Domenica 13 Febbraio 2011

Racconta il tuo paese in un video
Così «Ciakkare» ricorda il 150°

«Ciakkare» è  tornato. Gli obiettivi della terza edizione del concorso li ha ben sintetizzati la vice dirigente dell'Ufficio scolastico territoriale, Rossella Siporso, nella lettera con cui ha trasmesso il bando alle scuole superiori di Como e provincia: «Stimolare negli studenti atteggiamenti di protagonismo positivo e favorire l'uso intelligente e creativo del videotelefono attraverso la realizzazione di brevi cortometraggi sui temi dell'affettività, della solidarietà e del rapporto con il proprio territorio».
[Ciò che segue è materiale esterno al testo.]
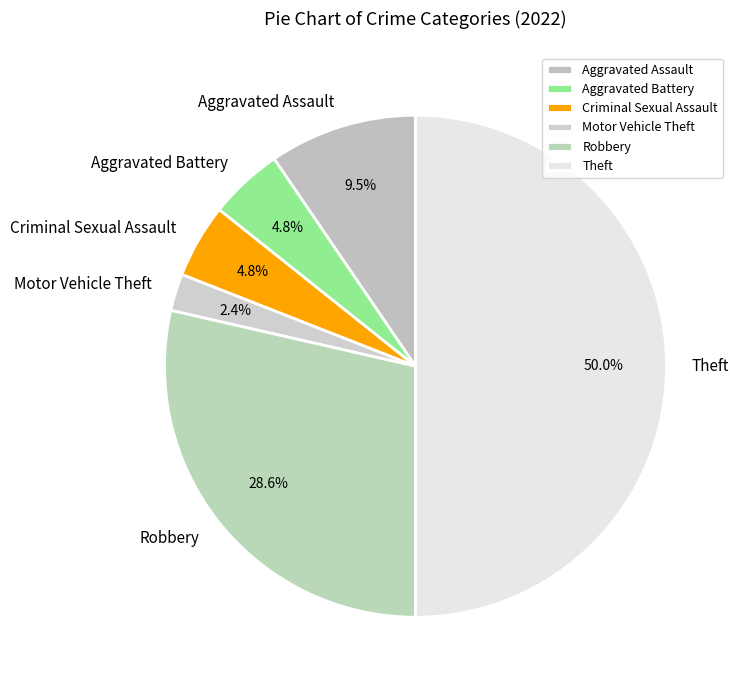

Does Criminal Sexual Assault represent more than half of the total?

No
Quest'anno l'ex provveditorato di Como, che organizza il premio in collaborazione con «La Provincia», la Consulta provinciale degli studenti, Cantiani Marketing & Comunicazione e del Comune di Como, ha esteso l'invito anche agli uffici scolastici delle altre regioni: la principale novità, infatti, è una sezione speciale aperta agli studenti di tutta Italia, in occasione del 150° dell'Unità nazionale. Si intitola «Racconta il tuo paese» e suggerisce un tema che ciascuno studente può declinare secondo la propria esperienza e sensibilità: nelle scuole dove il concorso è già stato presentato, ad esempio, un ragazzo si è riproposto di prendere il treno e attraversare tutta l'Italia, mentre altri vorrebbero concentrarsi su aspetti caratteristici del luogo dove vivono.
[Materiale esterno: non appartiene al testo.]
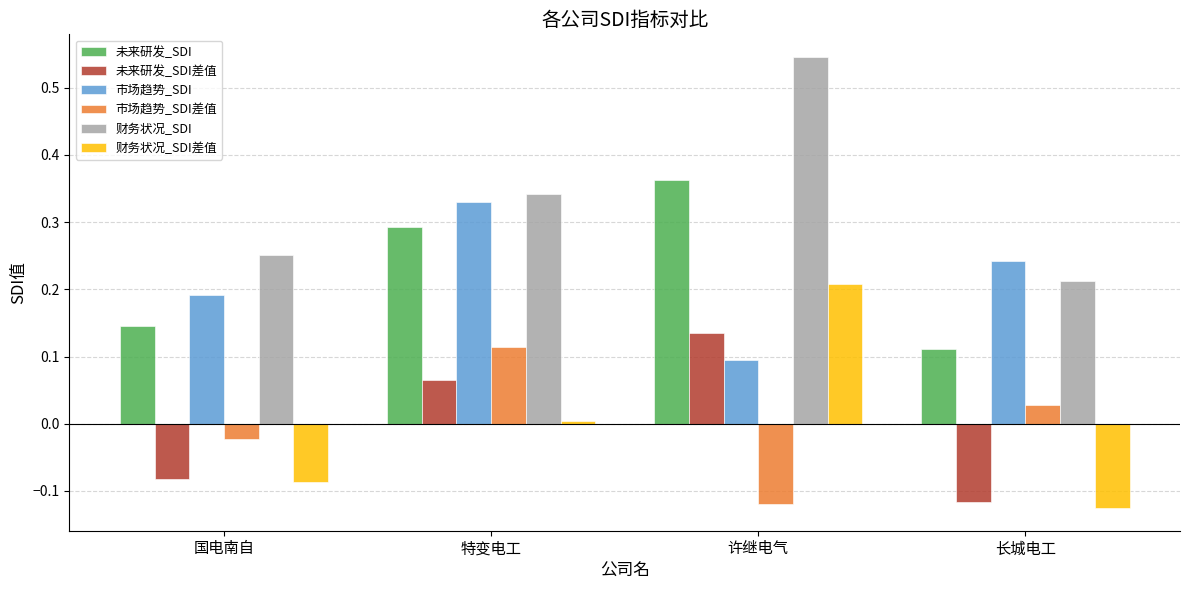

What is the spread (max minus min) of values at 许继电气?

0.7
Le altre due tematiche suggerite agli studenti sono: «Una storia importante», ovvero «un fatto, un evento, una persona, un sentimento che per te hanno un significato particolare» e «Videosolidali, no Videobulli!», un modo per dire «no alla violenza, usando il cellulare per documentare gesti positivi, verso gli altri o verso l'ambiente». Il bando completo - sintetizzato nel grafico qui sopra - si può scaricare dl sito de «La Provincia», autentico punto di riferimento di questo concorso, visto che i video verranno votati online da tutti gli utenti.
Il risultato delle due precedenti edizioni dimostra che i cosiddetti "videobulli" rappresentano davvero una sparuta minoranza tra i giovani d'oggi, mentre i più, quando viene data loro la possibilità, sanno esprimersi in modo creativo ed intelligente. Non per niente, nella comunicazione inviata ai presidi, l'Ufficio scolastico territoriale li sollecita a «valorizzare e sostenere» un'iniziativa che ritiene di indubbia «valenza educativa».